I am a big fan of Graphics32 library.
The official Graphics32 is moved github:
https://github.com/graphics32and the documentation is
https://graphics32.github.io/Docs/_Body.htmI think the last state is ver 2.0 which is a rework specially in merging GR32 with VPR (Advanced Polygon things).
Another different with GR32 ver 1.9x (and below) is that in ver 1.9.x any calculation is suggested in integer (rather than floating point) which was far faster in that day;
While in ver 2.0 (svn-trunk/ git-master) the suggested calculation is in floating point (rather than TFixed) because the use of direct lowlevel x86/SSE/SSE2/SSE3 instruction which is now faster then.
I never try the GR32 version at CodeTypon/pilotlogic, but I assumed that (as usually) CodeTypon may modify some lines of code (plus bugfixes) any components/library they used for better "plug and play" softwares.
As for your question,
IMHO you can use GR32, the layers+sprites is very fast rendered especially when your layers are configured properly.
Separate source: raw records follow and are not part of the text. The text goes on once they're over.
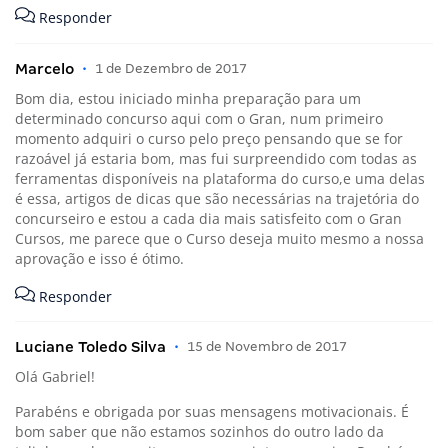
Responder
Marcelo
•
1 de Dezembro de 2017
Bom dia, estou iniciado minha preparação para um
determinado concurso aqui com o Gran, num primeiro
momento adquiri o curso pelo preço pensando que se for
razoável já estaria bom, mas fui surpreendido com todas as
ferramentas disponíveis na plataforma do curso,e uma delas
é essa, artigos de dicas que são necessárias na trajetória do
concurseiro e estou a cada dia mais satisfeito com o Gran
Cursos, me parece que o Curso deseja muito mesmo a nossa
aprovação e isso é ótimo.
Responder
Luciane Toledo Silva
•
15 de Novembro de 2017
Olá Gabriel!
Parabéns e obrigada por suas mensagens motivacionais. É
bom saber que não estamos sozinhos do outro lado da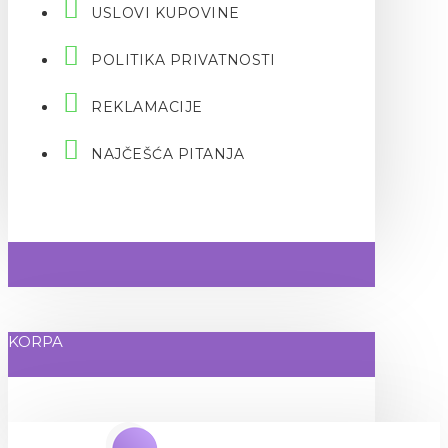
USLOVI KUPOVINE
POLITIKA PRIVATNOSTI
REKLAMACIJE
NAJČEŠĆA PITANJA
KORPA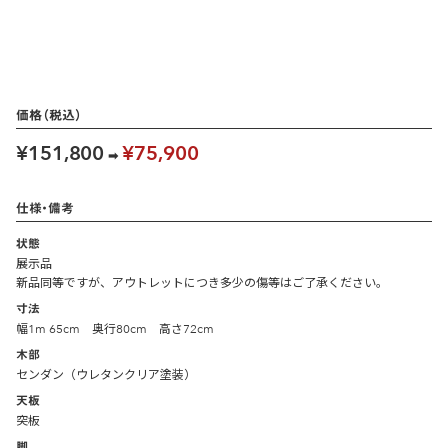
価格（税込）
¥151,800
¥75,900
➡
仕様・備考
状態
展示品
新品同等ですが、アウトレットにつき多少の傷等はご了承ください。
寸法
幅1m 65cm 奥行80cm 高さ72cm
木部
センダン（ウレタンクリア塗装）
天板
突板
脚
That is because only few part of screen buffer repainted. Which the faature I didn't found in alternative library (a.f.a.i.k)
see MicroTiles for detail.
https://graphics32.github.io/Docs/Additional%20Topics/Repaint%20Optimization.htmAf for crossplatform,
for bitmap storage/buffer reason, GR32 depends on native VCL/win32-units for windows; otherwise it depends on widgetset (qt,gtk,customdrawn,cocoa/carbon).
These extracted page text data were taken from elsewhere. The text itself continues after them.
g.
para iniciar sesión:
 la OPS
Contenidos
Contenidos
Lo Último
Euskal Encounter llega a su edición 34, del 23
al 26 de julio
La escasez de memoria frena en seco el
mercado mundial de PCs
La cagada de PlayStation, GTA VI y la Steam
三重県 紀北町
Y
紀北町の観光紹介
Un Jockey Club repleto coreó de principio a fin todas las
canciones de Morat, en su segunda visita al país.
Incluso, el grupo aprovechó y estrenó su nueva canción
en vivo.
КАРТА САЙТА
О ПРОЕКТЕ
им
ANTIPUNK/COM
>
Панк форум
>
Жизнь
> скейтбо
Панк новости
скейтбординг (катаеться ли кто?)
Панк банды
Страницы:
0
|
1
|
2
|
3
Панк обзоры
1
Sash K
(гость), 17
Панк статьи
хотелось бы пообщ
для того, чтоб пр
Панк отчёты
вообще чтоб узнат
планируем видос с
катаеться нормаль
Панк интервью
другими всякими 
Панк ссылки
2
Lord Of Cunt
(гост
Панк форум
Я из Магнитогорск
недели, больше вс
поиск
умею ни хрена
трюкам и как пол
I think it is because GR32 actually works best on 2 area: very fast buffer manipulation & very fast render on actual screen buffer by minimize the area being repainted.
So, again, your GR32 layers project will best depends of how you manage the layers properly.
For example, you know for each layer the "paint" procedure will be called twice, first for calculate the area being updated, and the second chance is for actual rendering.
I assumed you recognize it well yet.